*Work required:*
Can you copy the passage on SQL Server index fragmentation views word for word, between "There are several" and "with high fragmentation.", inclusive?

*Provided passage:*
There are several system dynamic management views (DMV) available in SQL Server, Azure SQL Server and now in SQL databases that allow to gather more information about indexes' fragmentation and usage. Let's look at the most important information available based on the indexes create in the previous posts. As the data were probably purged from the views, it's needed to run first the select queries based on the SalesLT.Product from the previous post. This step is important, otherwise the DMVs might return no records!

One starting point is to use the sys.dm_db_index_physical_stats DMV to look at the indexes' size and fragmentation information for a given table (or view). The table is used usually as starting point for analyzing indexes' fragmentation and then defragment the indexes with high fragmentation.

*Available data:*

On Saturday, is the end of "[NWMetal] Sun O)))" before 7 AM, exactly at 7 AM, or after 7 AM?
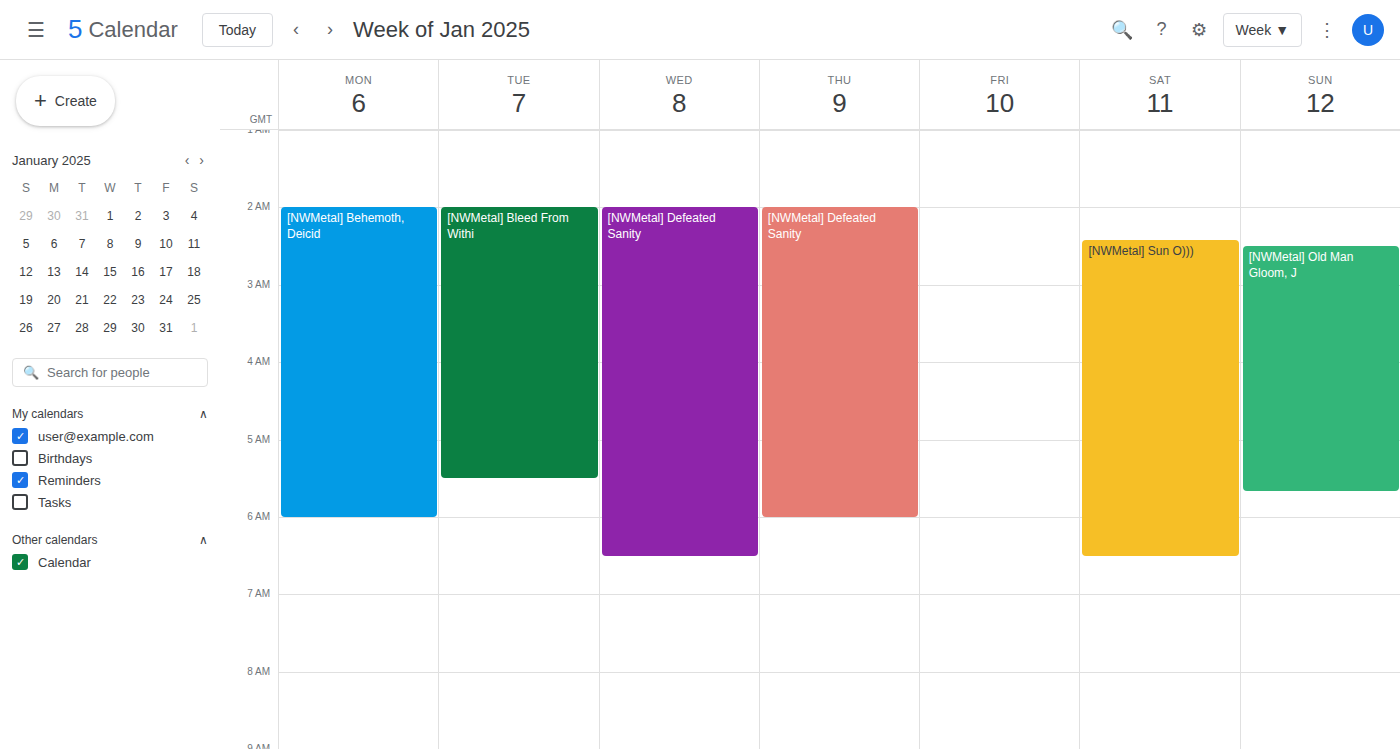
6:30 AM -- before 7 AM, 30 minutes above the 7 AM line.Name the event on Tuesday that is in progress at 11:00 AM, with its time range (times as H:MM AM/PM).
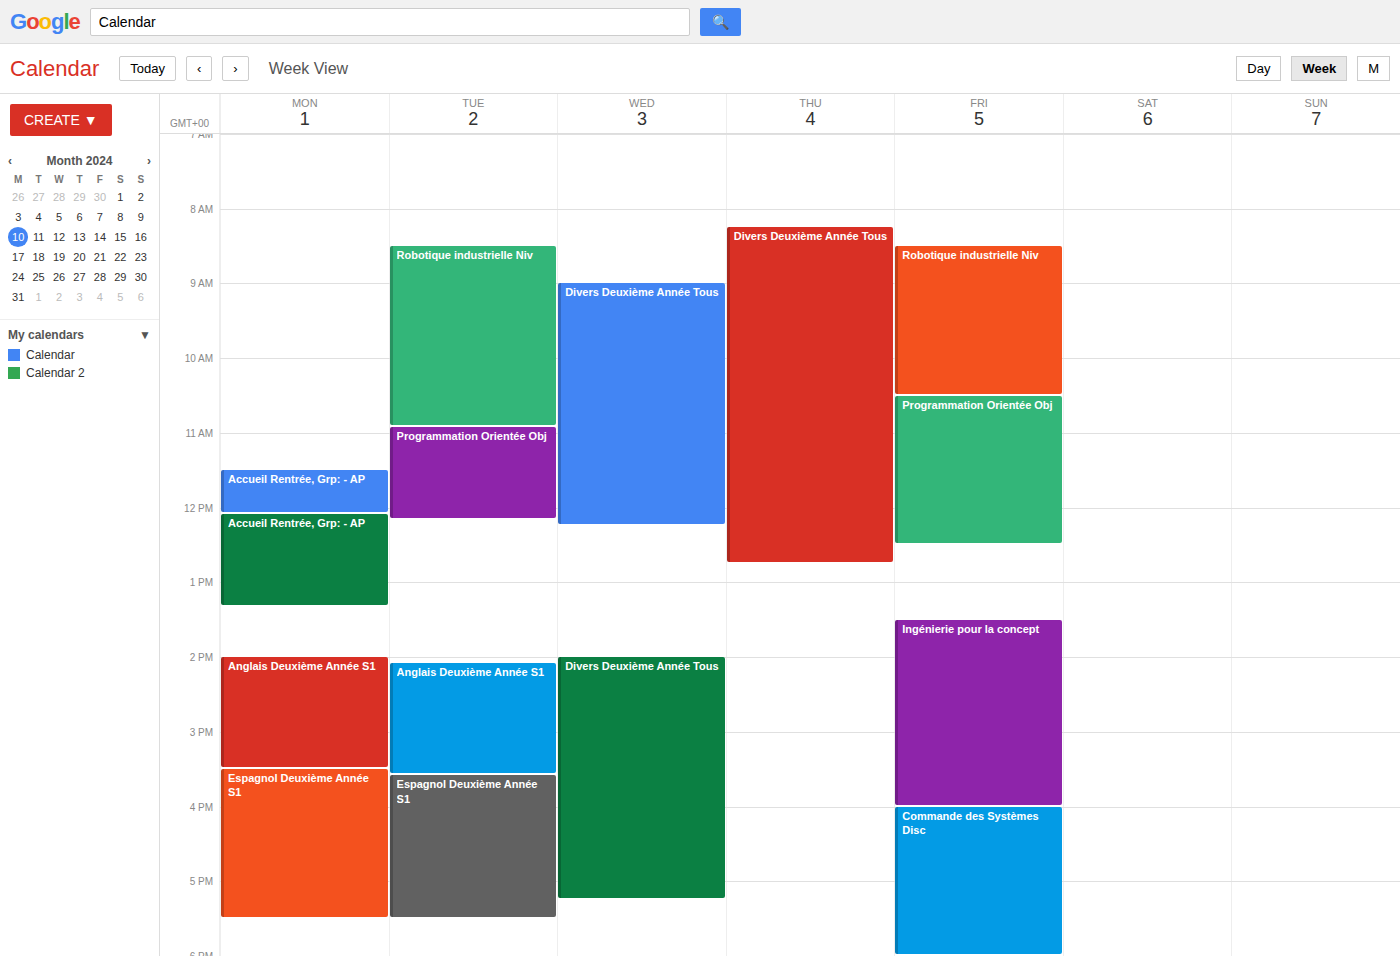
"Programmation Orientée Obj", 10:55 AM to 12:10 PM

*Output of the exercise:*
There are several system dynamic management views (DMV) available in SQL Server, Azure SQL Server and now in SQL databases that allow to gather more information about indexes' fragmentation and usage. Let's look at the most important information available based on the indexes create in the previous posts. As the data were probably purged from the views, it's needed to run first the select queries based on the SalesLT.Product from the previous post. This step is important, otherwise the DMVs might return no records!

One starting point is to use the sys.dm_db_index_physical_stats DMV to look at the indexes' size and fragmentation information for a given table (or view). The table is used usually as starting point for analyzing indexes' fragmentation and then defragment the indexes with high fragmentation.